Judge Carmel Agius, president of the International Criminal Tribunal for the former Yugoslavia, opened the exhibition Targeting Monuments -Targeting History and Memory in the History Museum in Sarajevo. The exhibition deals with the destruction of cultural heritage in the wars in BH, Croatia and Kosovo

President of the ICTY Carmel Agius and History Museum of BiH director Elma Hašimbegović opening the exhibition President of the ICTY Carmel Agius and History Museum of BiH director Elma Hašimbegović opening the exhibition "Targeting Monuments" in Sarajevo

Targeting Monuments - Targeting History and Memory is an exhibition based on the interactive narrative with the same name; it tells the tale of the destruction of historical, cultural and religious monuments in the wars waged in the 1990s in the former Yugoslavia.
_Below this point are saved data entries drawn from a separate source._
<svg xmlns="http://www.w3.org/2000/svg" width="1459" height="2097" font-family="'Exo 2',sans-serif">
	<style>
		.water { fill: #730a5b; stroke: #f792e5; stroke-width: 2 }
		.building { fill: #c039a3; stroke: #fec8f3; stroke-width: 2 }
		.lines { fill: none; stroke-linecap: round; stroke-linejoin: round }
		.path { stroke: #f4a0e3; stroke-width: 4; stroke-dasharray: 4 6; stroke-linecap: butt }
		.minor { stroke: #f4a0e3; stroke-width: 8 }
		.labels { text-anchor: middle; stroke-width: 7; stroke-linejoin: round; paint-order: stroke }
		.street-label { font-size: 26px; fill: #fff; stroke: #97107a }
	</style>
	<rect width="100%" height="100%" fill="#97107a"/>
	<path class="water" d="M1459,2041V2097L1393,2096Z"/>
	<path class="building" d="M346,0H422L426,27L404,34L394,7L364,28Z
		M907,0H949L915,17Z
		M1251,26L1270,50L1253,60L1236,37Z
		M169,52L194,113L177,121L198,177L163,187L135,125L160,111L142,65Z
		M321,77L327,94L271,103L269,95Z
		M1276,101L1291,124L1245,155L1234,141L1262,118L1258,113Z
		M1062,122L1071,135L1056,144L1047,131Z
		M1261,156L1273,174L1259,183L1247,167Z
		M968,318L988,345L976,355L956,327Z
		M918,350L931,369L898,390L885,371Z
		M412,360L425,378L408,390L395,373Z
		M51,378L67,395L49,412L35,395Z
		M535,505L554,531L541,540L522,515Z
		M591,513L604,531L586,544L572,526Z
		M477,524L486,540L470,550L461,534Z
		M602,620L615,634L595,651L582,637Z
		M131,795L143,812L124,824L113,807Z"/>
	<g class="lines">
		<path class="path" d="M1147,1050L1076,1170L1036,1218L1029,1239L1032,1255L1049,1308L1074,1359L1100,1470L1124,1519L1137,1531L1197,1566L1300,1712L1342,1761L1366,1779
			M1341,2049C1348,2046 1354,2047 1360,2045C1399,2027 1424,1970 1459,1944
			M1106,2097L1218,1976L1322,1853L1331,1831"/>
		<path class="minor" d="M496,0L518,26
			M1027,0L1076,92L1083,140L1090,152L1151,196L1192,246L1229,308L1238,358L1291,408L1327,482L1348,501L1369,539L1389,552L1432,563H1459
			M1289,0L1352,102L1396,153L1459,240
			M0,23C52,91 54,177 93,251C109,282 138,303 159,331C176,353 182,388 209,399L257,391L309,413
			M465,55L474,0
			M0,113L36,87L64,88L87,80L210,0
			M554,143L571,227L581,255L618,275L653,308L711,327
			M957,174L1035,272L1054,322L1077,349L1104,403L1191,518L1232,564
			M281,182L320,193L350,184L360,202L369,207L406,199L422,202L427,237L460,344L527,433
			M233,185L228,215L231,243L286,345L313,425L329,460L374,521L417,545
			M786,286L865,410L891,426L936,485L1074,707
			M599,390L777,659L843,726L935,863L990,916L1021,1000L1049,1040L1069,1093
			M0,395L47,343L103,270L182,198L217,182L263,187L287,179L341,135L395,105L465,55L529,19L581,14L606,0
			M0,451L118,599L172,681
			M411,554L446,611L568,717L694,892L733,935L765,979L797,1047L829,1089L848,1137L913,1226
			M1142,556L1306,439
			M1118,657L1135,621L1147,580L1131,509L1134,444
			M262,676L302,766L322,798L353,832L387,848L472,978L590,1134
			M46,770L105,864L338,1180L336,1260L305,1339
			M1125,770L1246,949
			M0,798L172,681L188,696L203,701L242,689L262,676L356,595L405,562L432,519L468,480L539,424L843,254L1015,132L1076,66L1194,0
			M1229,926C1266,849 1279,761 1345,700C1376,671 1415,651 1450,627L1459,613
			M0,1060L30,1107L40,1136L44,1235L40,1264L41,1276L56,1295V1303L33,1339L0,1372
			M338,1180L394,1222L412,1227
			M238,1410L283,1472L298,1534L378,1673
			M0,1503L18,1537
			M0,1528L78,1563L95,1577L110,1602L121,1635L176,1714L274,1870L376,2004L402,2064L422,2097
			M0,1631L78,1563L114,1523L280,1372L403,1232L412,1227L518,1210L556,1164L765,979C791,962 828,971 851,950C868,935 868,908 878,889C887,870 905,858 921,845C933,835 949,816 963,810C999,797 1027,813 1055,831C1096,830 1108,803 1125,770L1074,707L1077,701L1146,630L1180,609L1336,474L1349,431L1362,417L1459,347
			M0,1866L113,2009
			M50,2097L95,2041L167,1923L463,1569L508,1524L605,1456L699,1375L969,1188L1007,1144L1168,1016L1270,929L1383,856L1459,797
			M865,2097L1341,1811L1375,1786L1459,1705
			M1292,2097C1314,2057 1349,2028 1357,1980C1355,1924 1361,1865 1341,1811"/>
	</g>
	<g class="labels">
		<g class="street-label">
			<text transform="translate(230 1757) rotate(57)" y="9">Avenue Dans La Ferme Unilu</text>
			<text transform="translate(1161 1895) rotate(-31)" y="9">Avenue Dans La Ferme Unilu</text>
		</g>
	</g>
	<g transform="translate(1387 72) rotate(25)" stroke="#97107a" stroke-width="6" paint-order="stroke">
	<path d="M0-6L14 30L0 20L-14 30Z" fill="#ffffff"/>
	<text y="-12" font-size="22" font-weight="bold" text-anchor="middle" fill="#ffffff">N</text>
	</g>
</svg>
The events have been investigated, reconstructed and prosecuted in the trials at the ICTY.

As Judge Agius noted in his address at the opening, the destruction of those monuments is 'a crime designed to strike at the very identity of a people'. The ICTY had unequivocally condemned those crimes, qualifying them as 'crimes against humanity and persecutions'. Indeed, as Judge Agius stressed, this is 'one of its most important contributions to international criminal law'.

The ICTY president stressed another reason why the exhibition is important: it is the result of a joint initiative launched by civil society organisations from Croatia, Serbia, Bosnia and Herzegovina, and the Netherlands; as he noted, this is 'a demonstration of the kind of cooperation that the region of the former Yugoslavia needs on all levels'.

The exhibition Targeting Monuments - Targeting History and Memory is part of a joint project run by SENSE Center for Transitional Justice (from Pula, Croatia), Documenta Center for Dealing with the Past (from Zagreb, Croatia), the Humanitarian Law Center from Belgrade, Serbia and the pan-European organisation for the protection of cultural heritage Europa Nostra from The Hague, Netherlands.

Other speakers at the opening ceremony were the director of the BH History Museum Elma Hasimbegovic, the exhibition curator Branka Bencic and the director of SENSE Center for Transitional JusticeMirko Klarin.

Before moving to Sarajevo where it will be on until 31 August, the exhibition was shown in Zagreb and Belgrade, In October and November 2017 it will move to Pula and to The Hague. In addition to the travelling exhibition, the joint project run by the civil society organisations from the former Yugoslavia includes study visits, roundtable discussions, workshops and international conferences on the links between cultural heritage and reconciliation.

The project Targeting History and Memory is supported by the EU through its "Europe for Citizens" programme.